También es posible que aquellas judías a mí me parecieran tan grandes porque no tendría más de dos años y no levantaría más de un metro del suelo, pero oye, aquello eran lianas.

Yo era una niña de esas que se divierten con lo que sea y, un buen día de verano que algo habríamos ido a hacer allí, decidí ocupar mi tiempo mirándoles las hojas y las ramas a las judías verdes, no sé muy bien por qué.

Mis padres, al verme tan entretenida, se fueron a dar una vuelta por el cortijo a echarle un vistazo al resto de frutales, verduras y demás.

Llegados a este punto y antes de continuar con esta historia, he de decir en mi defensa, que, como ya se ha comentado con anterioridad, no era una niña que se aburriera con facilidad.

Cuando regresaron mis señores padres del paseo por sus vastas tierras, su querida niña era ahora un querubín hinchado, con una montaña de vainas de judías verdes abiertas a su lado y casi al borde del vómito.

Al parecer, la contemplación por las judías dio un paso más allá y se convirtió en trabajo de campo, lo que provocó que fuera arrancando una a una las judías de la mata, abriéndolas, comiéndome “las pepitas” que encontraba dentro y tirando el resto al suelo.

No quedó ni una viva.


Mi madre siempre dice que ella no exagera nada de nada cuando cuenta esta historia, pero yo no me lo creo del todo.

Y mi abuelo, sufridor él también, se lleva las manos a la cabeza cada vez que su nuera cuenta la historia.

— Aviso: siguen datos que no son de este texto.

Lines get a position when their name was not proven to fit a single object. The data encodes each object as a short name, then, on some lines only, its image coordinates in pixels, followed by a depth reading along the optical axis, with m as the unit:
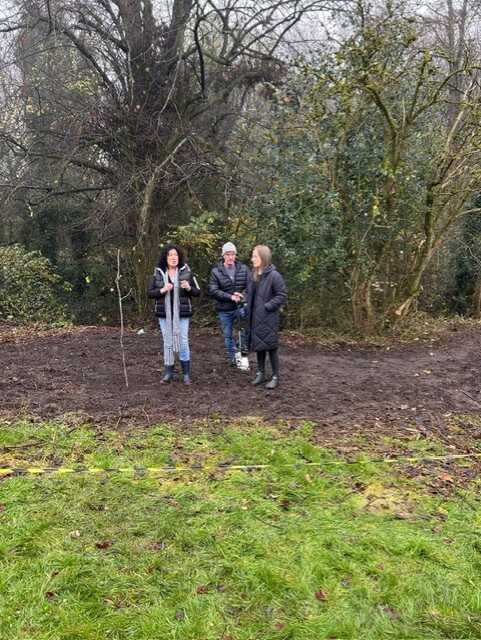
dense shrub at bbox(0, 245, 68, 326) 11.43
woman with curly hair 6.05
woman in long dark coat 5.95
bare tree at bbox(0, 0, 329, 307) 9.83
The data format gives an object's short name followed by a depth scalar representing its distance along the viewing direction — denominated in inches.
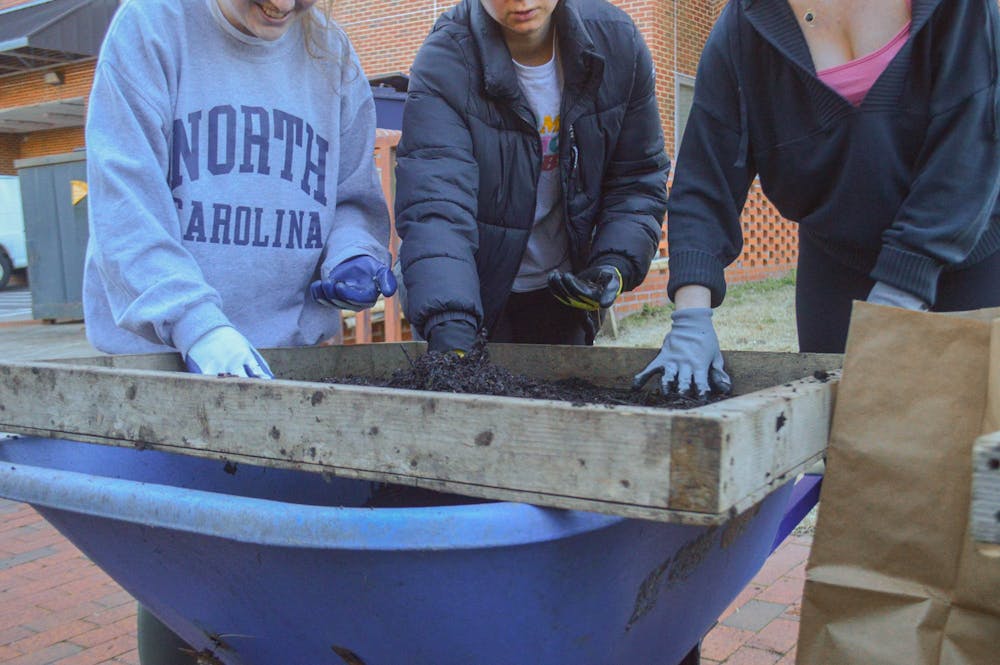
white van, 633.6
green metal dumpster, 382.9
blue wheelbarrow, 38.7
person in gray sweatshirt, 61.7
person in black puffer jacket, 72.4
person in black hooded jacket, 58.3
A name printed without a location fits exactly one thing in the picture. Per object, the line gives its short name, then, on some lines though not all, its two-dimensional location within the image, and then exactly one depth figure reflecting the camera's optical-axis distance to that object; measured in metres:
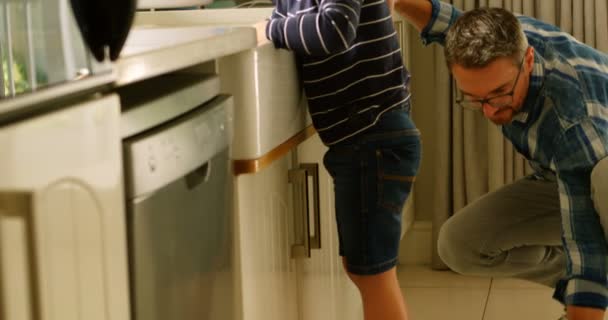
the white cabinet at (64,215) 1.72
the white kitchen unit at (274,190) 2.72
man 2.96
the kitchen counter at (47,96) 1.76
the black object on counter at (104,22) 2.09
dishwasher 2.23
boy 3.02
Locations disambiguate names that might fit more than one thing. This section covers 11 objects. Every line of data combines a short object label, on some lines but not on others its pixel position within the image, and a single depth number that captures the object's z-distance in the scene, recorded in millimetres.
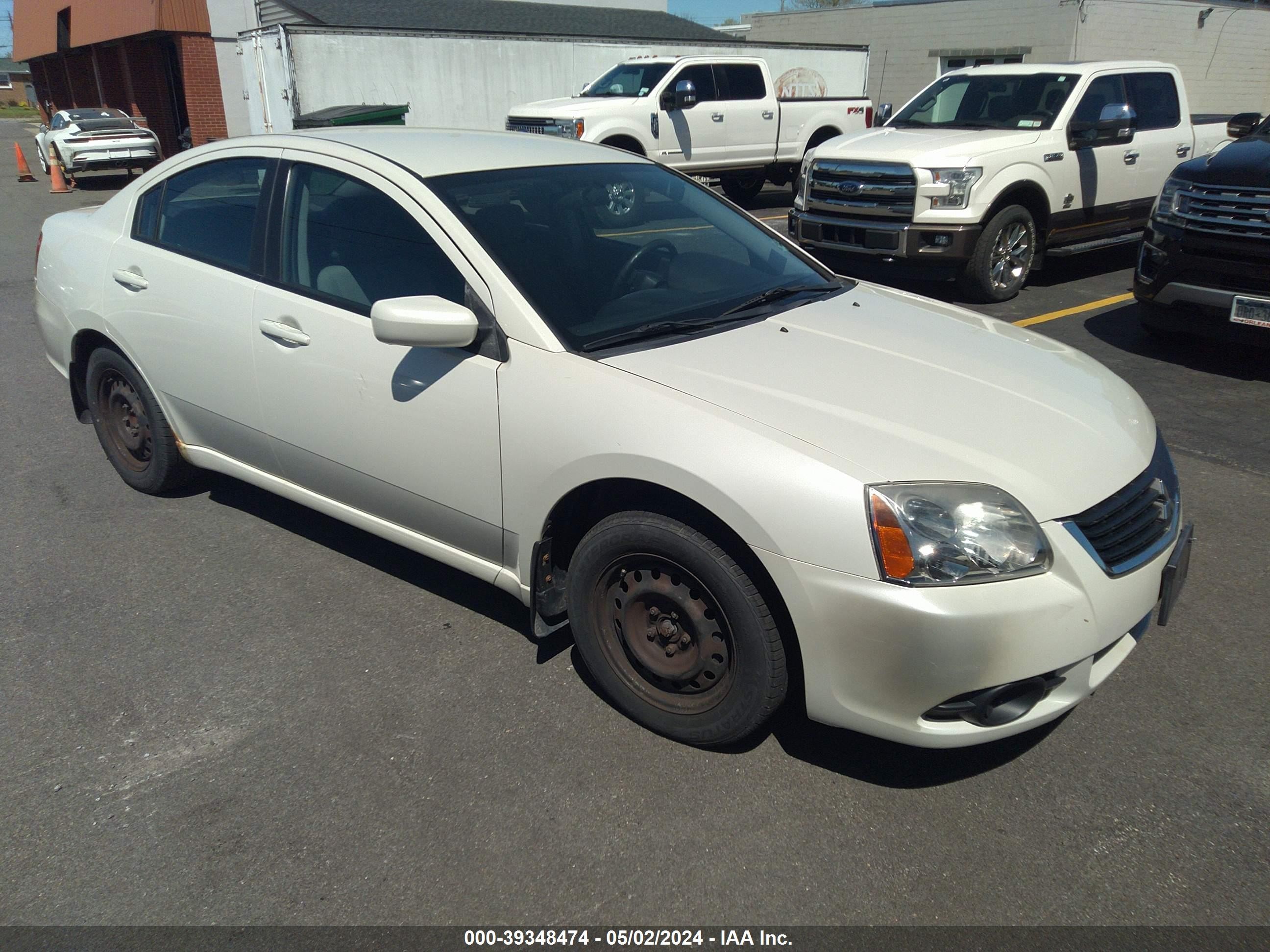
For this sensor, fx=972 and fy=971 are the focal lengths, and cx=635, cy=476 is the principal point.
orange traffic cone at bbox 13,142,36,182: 22609
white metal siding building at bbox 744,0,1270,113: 25344
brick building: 23531
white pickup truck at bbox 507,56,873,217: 13680
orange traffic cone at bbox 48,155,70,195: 20125
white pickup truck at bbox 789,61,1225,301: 8086
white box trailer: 18812
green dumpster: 14688
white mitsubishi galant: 2496
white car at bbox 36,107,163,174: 20125
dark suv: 6020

Yo creo que también exagera, pero mi familia es andaluza y a todos nos encanta darle drama a la vida.

Lo que siempre es cierto es que, aquí una servidora, cada vez que mi madre termina con el cuento, siempre suelta el mismo comentario:

“Yo no sé mamá, pero hoy en día no me gustan ni las judías verdes ni el plátano. Alguna conexión fijo que hay”.